#### Exercise task:
Reproduce the data below verbatim, leaving out the pictures.
◆ ◆ ◆ ◆
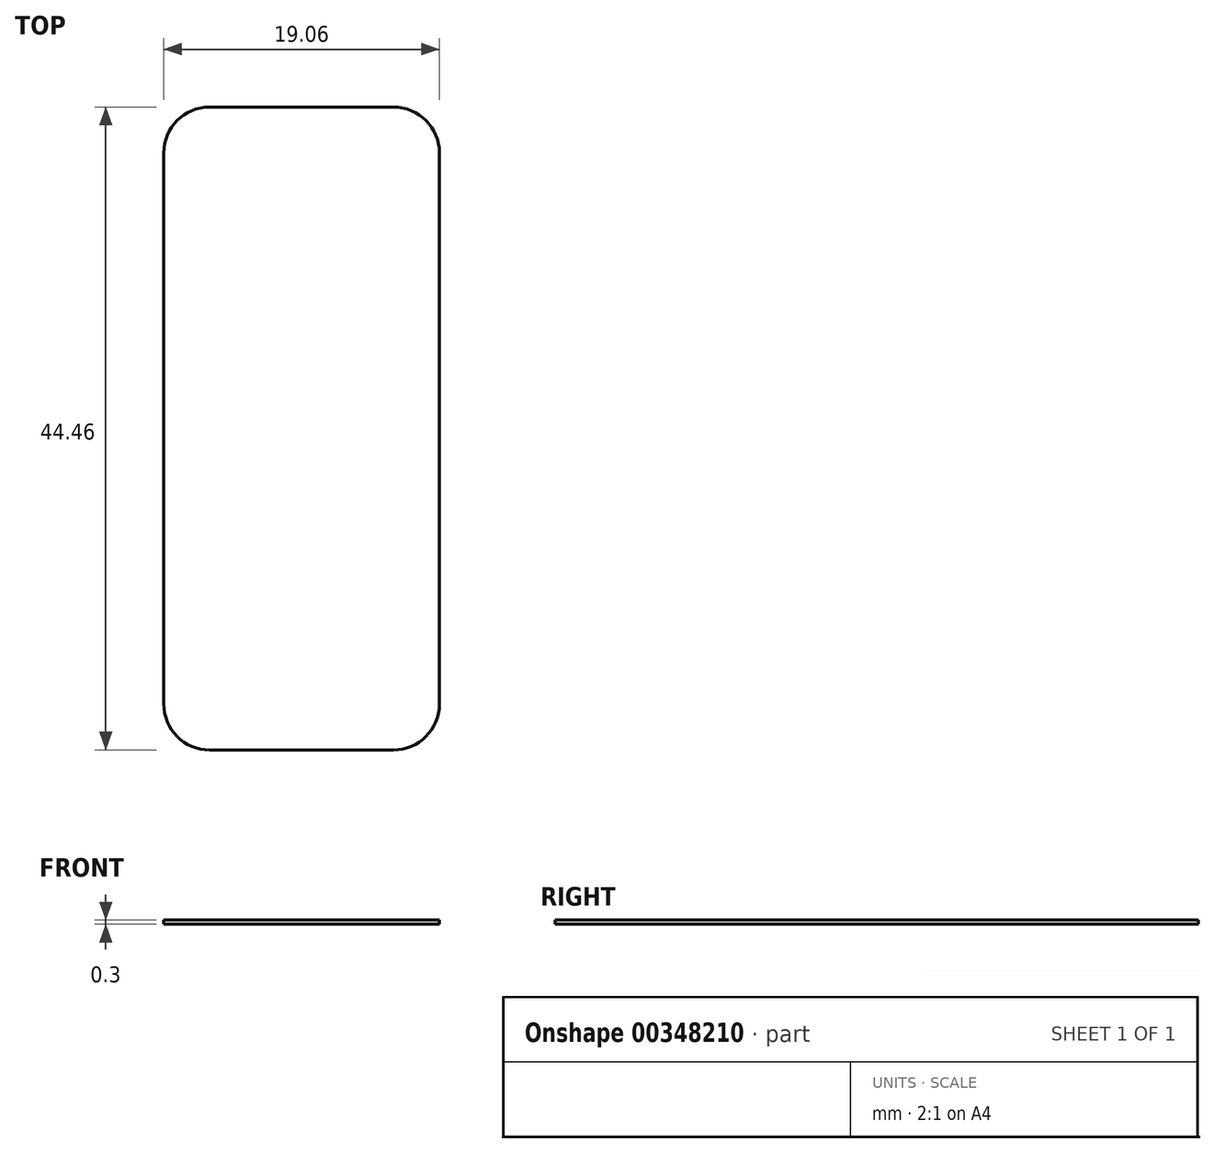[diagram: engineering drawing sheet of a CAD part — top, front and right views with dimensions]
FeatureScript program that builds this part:
annotation { "Feature Type Name" : "Feature", "Feature Type Description" : "" }
export const myFeature = defineFeature(function(context is Context, id is Id, definition is map)
    precondition{}
    {
        {
            var Q0;
            Q0=qCreatedBy(makeId("Top.planeOp"),FACE);
            var sketch = newSketch(context, id + "F0", { "sketchPlane" : qUnion([Q0])});
            skLineSegment(sketch, "E0", {"start": v(-9.52, 0) * mm, "end": v(-9.52, 19.05) * mm});
            skLineSegment(sketch, "E1", {"start": v(9.53, 0) * mm, "end": v(9.53, 19.05) * mm});
            skLineSegment(sketch, "E2", {"start": v(-9.52, 0) * mm, "end": v(-9.52, -19.05) * mm});
            skLineSegment(sketch, "E3", {"start": v(9.53, 0) * mm, "end": v(9.53, -19.05) * mm});
            skLineSegment(sketch, "E4", {"start": v(-6.35, 22.23) * mm, "end": v(6.35, 22.23) * mm});
            skLineSegment(sketch, "E5", {"start": v(-6.35, -22.22) * mm, "end": v(6.35, -22.23) * mm});
            skPoint(sketch, "E6.visualSharp", {"position": v(-9.52, 22.22) * mm});
            skArc(sketch, "E6.filletArc", {"start": v(-6.35, 22.22) * mm, "mid": v(-8.6, 21.3) * mm, "end": v(-9.52, 19.05) * mm});
            skPoint(sketch, "E7.visualSharp", {"position": v(9.53, 22.23) * mm});
            skArc(sketch, "E7.filletArc", {"start": v(9.53, 19.05) * mm, "mid": v(8.6, 21.3) * mm, "end": v(6.35, 22.23) * mm});
            skPoint(sketch, "E8.visualSharp", {"position": v(9.53, -22.23) * mm});
            skArc(sketch, "E8.filletArc", {"start": v(6.35, -22.23) * mm, "mid": v(8.6, -21.3) * mm, "end": v(9.53, -19.05) * mm});
            skPoint(sketch, "E9.visualSharp", {"position": v(-9.52, -22.22) * mm});
            skArc(sketch, "E9.filletArc", {"start": v(-9.52, -19.05) * mm, "mid": v(-8.6, -21.3) * mm, "end": v(-6.35, -22.22) * mm});
            skSolve(sketch);
        }
        {
            var Q0;
            Q0 = qSketchRegion(id + "F0", true);
            extrude(context, id + "F1", {"entities" : qUnion([Q0]), "depth" : 0.3 * mm, "offsetDistance" : 25.4 * mm});
        }
    });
◆ ◆ ◆ ◆
#### Written response:
[diagram: engineering drawing sheet of a CAD part — top, front and right views with dimensions]
FeatureScript program that builds this part:
annotation { "Feature Type Name" : "Feature", "Feature Type Description" : "" }
export const myFeature = defineFeature(function(context is Context, id is Id, definition is map)
    precondition{}
    {
        {
            var Q0;
            Q0=qCreatedBy(makeId("Top.planeOp"),FACE);
            var sketch = newSketch(context, id + "F0", { "sketchPlane" : qUnion([Q0])});
            skLineSegment(sketch, "E0", {"start": v(-9.52, 0) * mm, "end": v(-9.52, 19.05) * mm});
            skLineSegment(sketch, "E1", {"start": v(9.53, 0) * mm, "end": v(9.53, 19.05) * mm});
            skLineSegment(sketch, "E2", {"start": v(-9.52, 0) * mm, "end": v(-9.52, -19.05) * mm});
            skLineSegment(sketch, "E3", {"start": v(9.53, 0) * mm, "end": v(9.53, -19.05) * mm});
            skLineSegment(sketch, "E4", {"start": v(-6.35, 22.23) * mm, "end": v(6.35, 22.23) * mm});
            skLineSegment(sketch, "E5", {"start": v(-6.35, -22.22) * mm, "end": v(6.35, -22.23) * mm});
            skPoint(sketch, "E6.visualSharp", {"position": v(-9.52, 22.22) * mm});
            skArc(sketch, "E6.filletArc", {"start": v(-6.35, 22.22) * mm, "mid": v(-8.6, 21.3) * mm, "end": v(-9.52, 19.05) * mm});
            skPoint(sketch, "E7.visualSharp", {"position": v(9.53, 22.23) * mm});
            skArc(sketch, "E7.filletArc", {"start": v(9.53, 19.05) * mm, "mid": v(8.6, 21.3) * mm, "end": v(6.35, 22.23) * mm});
            skPoint(sketch, "E8.visualSharp", {"position": v(9.53, -22.23) * mm});
            skArc(sketch, "E8.filletArc", {"start": v(6.35, -22.23) * mm, "mid": v(8.6, -21.3) * mm, "end": v(9.53, -19.05) * mm});
            skPoint(sketch, "E9.visualSharp", {"position": v(-9.52, -22.22) * mm});
            skArc(sketch, "E9.filletArc", {"start": v(-9.52, -19.05) * mm, "mid": v(-8.6, -21.3) * mm, "end": v(-6.35, -22.22) * mm});
            skSolve(sketch);
        }
        {
            var Q0;
            Q0 = qSketchRegion(id + "F0", true);
            extrude(context, id + "F1", {"entities" : qUnion([Q0]), "depth" : 0.3 * mm, "offsetDistance" : 25.4 * mm});
        }
    });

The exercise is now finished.